I cannot afford a MacBook, nor the 100$ fee to develop.

------
tzaman
Although I agree with the point made here, Apple probably wouldn't have a
gajillion if they weren't charging developers (not the only income, I know).

"Palace is made of bricks" we like to say.

------
awj
Yes, and can you imagine how much worse the app store would be if the people
screening apps didn't have apple charging a $100 cover?

------
mikescar
What's the point? Either pay the $100, or don't.

How much cash money Apple has is orthogonal to how the developer program is
structured. Maybe the $100 fee has benefits for gatekeeping purposes, but
that's a separate evaluation and discussion.

I'm not an iOS dev, and anything I would do on mobile would be Android first,
so I don't have any reason to try to defend Apple here.

------
cpt1138
Probably the first tier of "keeping out the riff-raff"

### DATASET EXTRACT
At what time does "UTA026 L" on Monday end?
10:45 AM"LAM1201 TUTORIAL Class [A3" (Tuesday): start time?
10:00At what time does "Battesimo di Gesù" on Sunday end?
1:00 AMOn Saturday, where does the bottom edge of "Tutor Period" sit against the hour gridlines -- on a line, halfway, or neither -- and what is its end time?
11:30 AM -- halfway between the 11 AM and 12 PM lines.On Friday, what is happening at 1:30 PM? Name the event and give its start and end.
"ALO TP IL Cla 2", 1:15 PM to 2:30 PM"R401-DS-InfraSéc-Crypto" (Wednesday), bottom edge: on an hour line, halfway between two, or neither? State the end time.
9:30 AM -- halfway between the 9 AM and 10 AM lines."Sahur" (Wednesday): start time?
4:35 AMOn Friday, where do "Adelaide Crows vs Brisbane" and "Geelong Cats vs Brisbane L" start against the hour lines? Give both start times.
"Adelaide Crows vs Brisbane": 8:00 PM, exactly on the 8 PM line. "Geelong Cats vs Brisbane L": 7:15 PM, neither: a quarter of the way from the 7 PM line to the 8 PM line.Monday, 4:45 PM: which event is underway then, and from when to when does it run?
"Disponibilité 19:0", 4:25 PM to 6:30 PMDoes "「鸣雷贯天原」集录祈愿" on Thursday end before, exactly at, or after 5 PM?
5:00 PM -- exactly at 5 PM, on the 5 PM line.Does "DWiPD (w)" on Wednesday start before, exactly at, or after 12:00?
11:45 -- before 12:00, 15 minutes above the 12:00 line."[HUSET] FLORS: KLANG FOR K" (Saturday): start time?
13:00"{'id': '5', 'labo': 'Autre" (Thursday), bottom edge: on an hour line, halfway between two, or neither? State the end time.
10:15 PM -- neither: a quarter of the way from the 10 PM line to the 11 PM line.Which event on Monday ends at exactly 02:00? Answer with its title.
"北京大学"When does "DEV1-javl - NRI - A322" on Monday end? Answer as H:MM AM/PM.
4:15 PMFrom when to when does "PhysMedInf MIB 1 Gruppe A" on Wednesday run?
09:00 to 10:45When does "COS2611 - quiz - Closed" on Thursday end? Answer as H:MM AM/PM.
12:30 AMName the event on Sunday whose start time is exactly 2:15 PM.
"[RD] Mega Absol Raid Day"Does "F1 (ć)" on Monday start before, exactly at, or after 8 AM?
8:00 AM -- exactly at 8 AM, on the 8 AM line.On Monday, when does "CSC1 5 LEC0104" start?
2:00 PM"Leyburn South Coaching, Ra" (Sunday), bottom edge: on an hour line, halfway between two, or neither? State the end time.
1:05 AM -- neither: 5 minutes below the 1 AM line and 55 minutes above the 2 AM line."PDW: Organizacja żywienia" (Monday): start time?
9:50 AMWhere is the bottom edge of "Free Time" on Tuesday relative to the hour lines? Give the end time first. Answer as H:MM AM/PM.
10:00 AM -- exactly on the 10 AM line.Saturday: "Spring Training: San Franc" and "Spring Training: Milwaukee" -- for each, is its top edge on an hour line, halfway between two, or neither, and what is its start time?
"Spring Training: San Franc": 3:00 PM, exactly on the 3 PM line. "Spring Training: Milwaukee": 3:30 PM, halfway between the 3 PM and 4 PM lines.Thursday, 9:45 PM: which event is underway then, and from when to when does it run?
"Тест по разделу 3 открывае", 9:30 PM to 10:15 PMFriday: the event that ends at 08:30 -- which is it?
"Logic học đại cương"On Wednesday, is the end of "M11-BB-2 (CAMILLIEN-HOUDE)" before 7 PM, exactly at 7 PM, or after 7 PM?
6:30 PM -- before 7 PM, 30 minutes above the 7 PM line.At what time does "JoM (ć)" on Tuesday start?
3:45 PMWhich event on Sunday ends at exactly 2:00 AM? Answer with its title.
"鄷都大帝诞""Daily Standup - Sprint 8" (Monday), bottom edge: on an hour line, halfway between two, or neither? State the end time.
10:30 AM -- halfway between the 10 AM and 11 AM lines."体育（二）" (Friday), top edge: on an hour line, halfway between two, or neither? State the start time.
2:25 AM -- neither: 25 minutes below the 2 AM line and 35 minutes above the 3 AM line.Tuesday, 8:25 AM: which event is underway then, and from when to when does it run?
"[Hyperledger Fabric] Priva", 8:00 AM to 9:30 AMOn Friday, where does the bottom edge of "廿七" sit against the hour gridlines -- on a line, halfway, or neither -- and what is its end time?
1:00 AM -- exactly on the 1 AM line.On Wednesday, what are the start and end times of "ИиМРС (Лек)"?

### EXERCISES
1 - From the forum thread on Apple's developer fee, copy the passage from "I cannot afford" to "income, I know).".
2 - In the thread on Apple's developer fee, which platform does mikescar say would come first for any mobile work?

### TASK-BY-TASK ANSWERS
1 -
I cannot afford a MacBook, nor the 100$ fee to develop.

------
tzaman
Although I agree with the point made here, Apple probably wouldn't have a
gajillion if they weren't charging developers (not the only income, I know).

2 - Android.